Öte yandan, kesinleşen Ankara 9. Asliye Ticaret Mahkemesinin 2003/449 Esas 2004/612 Karar sayılı kararıyla davacı 03/04/2000-21/07/2000 tarih aralığına ilişkin kar mahrumiyeti alacağı, Ankara 13. Asliye Ticaret Mahkemesinin 2011/401 Esas 2013/196 Karar sayılı kesinleşen kararıyla da 20/07/2000-15/07/2002 tarih aralığına ilişkin kar mahrumiyeti alacağı hükme bağlanmıştır. İşbu davada ise, davacı yan 26/11/2008 tarihinden işbu dava tarihi olan 26/11/2018 tarihine kadar kar mahrumiyeti alacağı talep etmiştir. 15/07/2002 tarihinden 26/11/2008 tarihine kadar geçen süreye ilişkin kar mahrumiyetine ilişkin ise davacı yanın davalıdan herhangi bir talepte bulunmadığı, kar mahrumiyeti talep edilmeyeceğine ilişkin davacı tarafından davalı yandan haklı bir güven oluşturduğu anlaşılacaktır.
Hal böyle olunca, mahkemece 15/07/2002-26/11/2008 tarih aralığına ilişkin davacının davalıdan kar mahrumiyeti talep etmediği ve 2008 yılından 2018 yılına kadar talep etmeyerek davalı yandan kâr mahrumiyeti talep edilmeyeceğine ilişkin haklı güven oluşturduktan sonra, devamında işbu davanın açılmasının dürüstlük kuralına aykırı bulunduğu gözetilerek yazılı şekilde hüküm kurulmasında bir isabetsizlik görülmemiştir.

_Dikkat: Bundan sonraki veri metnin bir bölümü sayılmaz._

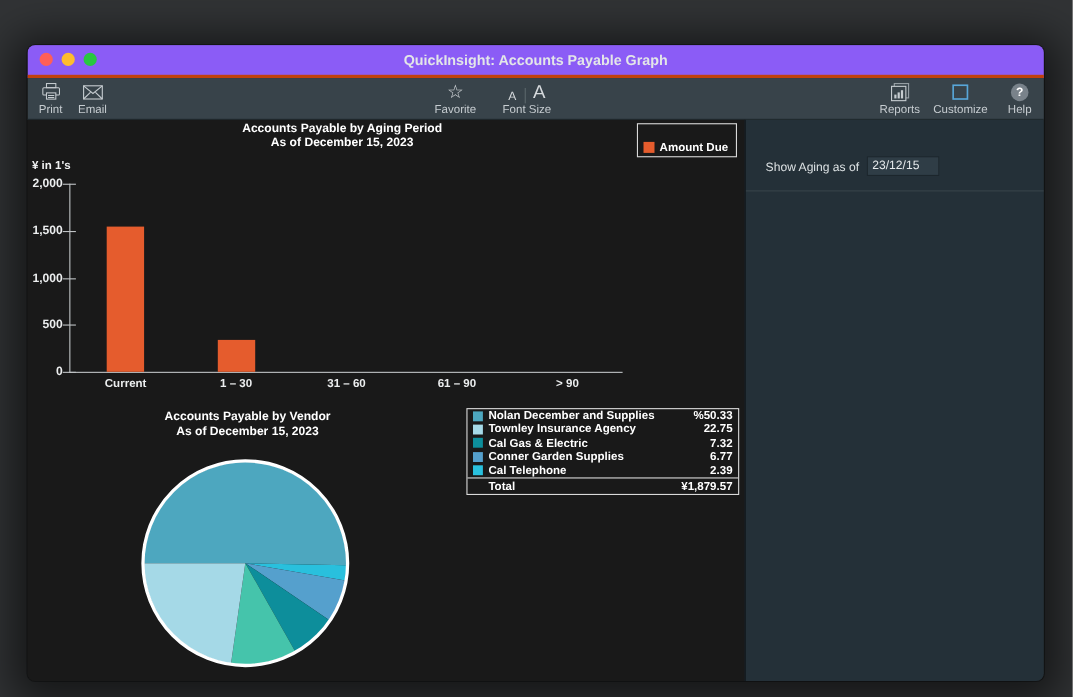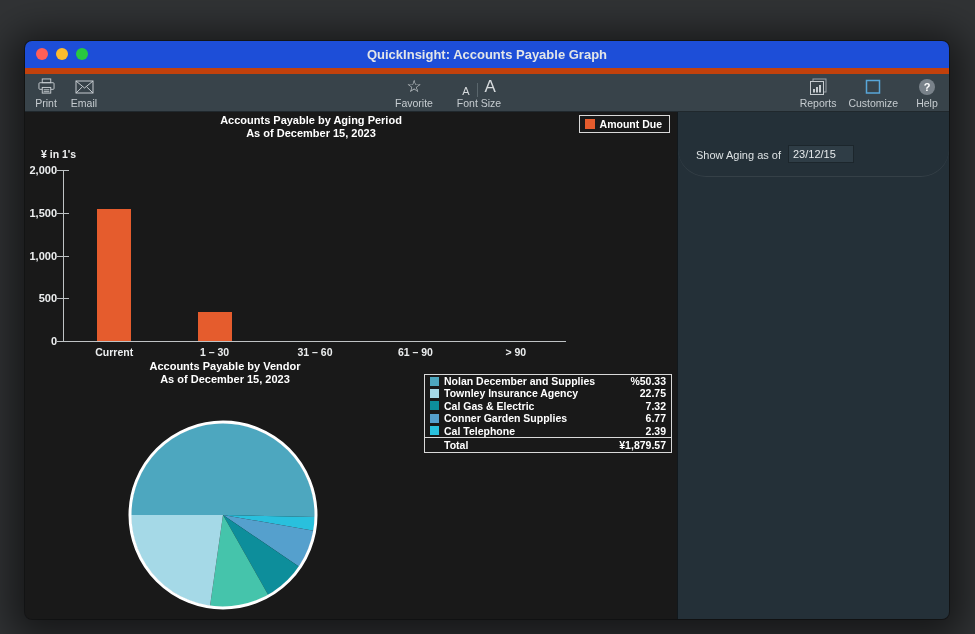"QuickInsight: Accounts Payable Graph" .titlebar { background: #1d4ed8 -> #8b5cf6; border-bottom: 6px solid #c2410c -> 3px solid #c2410c }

Tüm bu nedenlerle ilk derece mahkemesinin davanın reddi yönündeki kararında herhangi bir isabetsizlik görülmediğinden taraf vekillerinin istinaf başvurusunun ayrı ayrı esastan reddine karar vermek gerekmiş ve takdiren aşağıdaki şekilde hüküm kurulmuştur.
HÜKÜM: Yukarıda açıklanan nedenlerle;
1-Taraf vekillerinin istinaf başvurusunun HMK’nın 353/(1)-b.1 maddesi gereğince AYRI AYRI ESASTAN REDDİNE,
2-Davacıdan alınması gerekli olan 179,90 TL istinaf karar harcından peşin alınan 54,40 TL harçtan mahsubu ile bakiye 125,50 TL harç davacıdan tahsili ile hazineye irat kaydına,
3-Davalıdan alınması gerekli olan 179,90 TL istinaf karar harcıdan peşin alınan 54,40 TL harçtan mahsubu ile bakiye 125,50 TL harç davalıdan tahsili ile hazineye irat kaydına,
4-Taraflarca istinaf aşamasında yapılan yargılama giderlerinin üzerlerinde bırakılmasına,
5-İstinaf incelemesi sırasında duruşma açılmadığından taraflar yararına vekalet ücreti taktirine yer olmadığına,
Dosya üzerinde yapılan inceleme sonucunda HMK’nın 361. maddesi uyarınca gerekçeli kararın tebliğinden itibaren iki haftalık süre içerisinde Yargıtay’da temyiz kanun yolu açık olmak üzere oy birliği ile karar verildi. 16/02/2023

Başkan – Üye – Üye – Zabıt Katibi –

Bu belge 5070 sayılı Elektronik İmza Kanunu hükümlerine göre UYAP sistemi üzerinden elektronik imza ile imzalanmıştır.